This week's science roundup covers several standout items: a rare triple solar eruption produced auroras visible as far south as Florida; analysis of 15,000 rock‑paper‑scissors rounds shows true randomness outperforms strategies that rely on the previous move; a cohort study found coffee drinkers had a 39% lower relative risk of recurrent atrial fibrillation over six months; and bumblebees learned to distinguish long and short light flashes, a simplified Morse code. Other reports include a berry extract that normalized metabolism in diabetic mice and simulations indicating the equator is the likeliest ISO impact zone.
This Week in Science: Spectacular Auroras, 'Morse' Bees, Coffee & the Secret to Winning Rock‑Paper‑Scissors
This week's science roundup covers several standout items: a rare triple solar eruption produced auroras visible as far south as Florida; analysis of 15,000 rock‑paper‑scissors rounds shows true randomness outperforms strategies that rely on the previous move; a cohort study found coffee drinkers had a 39% lower relative risk of recurrent atrial fibrillation over six months; and bumblebees learned to distinguish long and short light flashes, a simplified Morse code. Other reports include a berry extract that normalized metabolism in diabetic mice and simulations indicating the equator is the likeliest ISO impact zone.

This week in science brought a mix of dazzling sky shows, surprising animal intelligence, human-health findings, and simulations that reshape how we think about cosmic impacts. Below are concise, well-sourced summaries of the top stories and what they mean.
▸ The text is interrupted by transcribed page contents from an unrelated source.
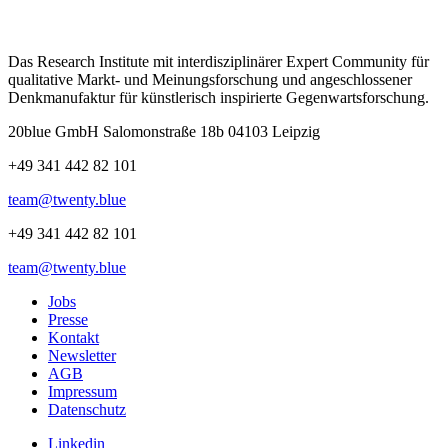
Das Research Institute mit interdisziplinärer Expert Community für
qualitative Markt- und Meinungsforschung und angeschlossener
Denkmanufaktur für künstlerisch inspirierte Gegenwartsforschung.
20blue GmbH Salomonstraße 18b 04103 Leipzig
+49 341 442 82 101
team@twenty.blue
+49 341 442 82 101
team@twenty.blue
Jobs
Presse
Kontakt
Newsletter
AGB
Impressum
Datenschutz
Linkedin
Auroras as far south as Florida
The Sun launched a rare "triple cannibal" sequence of coronal mass ejections that converged on Earth nearly simultaneously, producing an auroral storm visible at much lower latitudes than usual — including reports as far south as Florida. The three eruptions overlapped in space and time, intensifying the geomagnetic disturbance and pushing the auroral oval well below its typical range.
How to win at rock, paper, scissors: be truly random
An analysis of 15,000 rounds of rock, paper, scissors finds the clearest strategy for unpredictability: choose genuinely at random and do not rely on the previous round. The researchers report that only the brains of players who lost the prior round showed traces of the earlier play; winners' brains did not. The team concludes that overreliance on past outcomes reduces unpredictability and therefore weakens performance when randomness is the goal.
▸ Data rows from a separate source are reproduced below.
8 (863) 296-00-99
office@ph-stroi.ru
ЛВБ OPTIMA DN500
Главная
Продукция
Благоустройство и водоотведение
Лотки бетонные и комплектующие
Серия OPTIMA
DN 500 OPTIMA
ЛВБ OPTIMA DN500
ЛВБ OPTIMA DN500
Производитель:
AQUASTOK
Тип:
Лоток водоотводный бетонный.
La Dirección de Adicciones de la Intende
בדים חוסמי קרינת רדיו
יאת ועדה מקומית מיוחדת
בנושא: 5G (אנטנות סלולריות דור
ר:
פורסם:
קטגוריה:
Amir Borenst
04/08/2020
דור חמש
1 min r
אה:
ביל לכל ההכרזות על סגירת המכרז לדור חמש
"When trying to be unpredictable, it's not helpful to rely on past outcomes," the researchers write.
Coffee and atrial fibrillation: lower recurrence in drinkers in one study
In a cohort of patients treated for atrial fibrillation (AF), those who drank coffee had fewer recurrences over six months than abstainers. Researchers tracked AF episodes lasting more than 30 seconds: 47% of coffee drinkers experienced at least one episode versus 64% of non‑drinkers — a 39% lower relative risk in this sample. These results are intriguing but observational; they do not prove causation and clinical advice should come from a physician.
Berry extract restores metabolism in diabetic mice
Lab research indicates a berry extract used in traditional Chinese medicine can normalize blood sugar and lipid metabolism in diabetic mice. Unlike some glucose‑lowering drugs, the compound appears to help restore broader metabolic balance in these animal tests. "Instead of just lowering blood sugar like most medications, this plant extract appears to help the body regain its natural metabolic balance," says organic chemist Huilan Yue of the Northwestern Institute of Plateau Biology in China. Further work is needed to test safety and efficacy in humans.
Interstellar objects most likely to hit near the equator
Simulations of interstellar object trajectories suggest Earth's equatorial regions are statistically the likeliest locations for ISO impacts. Seasonal effects also matter: ISOs with the highest impact velocities are more likely to arrive in spring, when Earth moves toward the solar apex; winter brings more frequent potential impactors because Earth then faces the solar antapex, the direction the Sun is moving away from.
Bumblebees learn a simplified 'Morse code'
Behavioral experiments show bumblebees can be trained to associate long and short light flashes with a food reward — effectively learning a simplified form of Morse code based on duration. The finding suggests that encoding and processing time duration is accessible to relatively simple nervous systems. "This surprising ability to encode and process time duration might be a fundamental component of the nervous system that is intrinsic in the properties of neurons," says Alex Davidson, a behavioral scientist at Queen Mary University of London.
Taken together, these findings illustrate the diversity of current scientific work — from space weather and planetary risk to animal cognition and potential medical leads — and highlight areas for follow‑up research.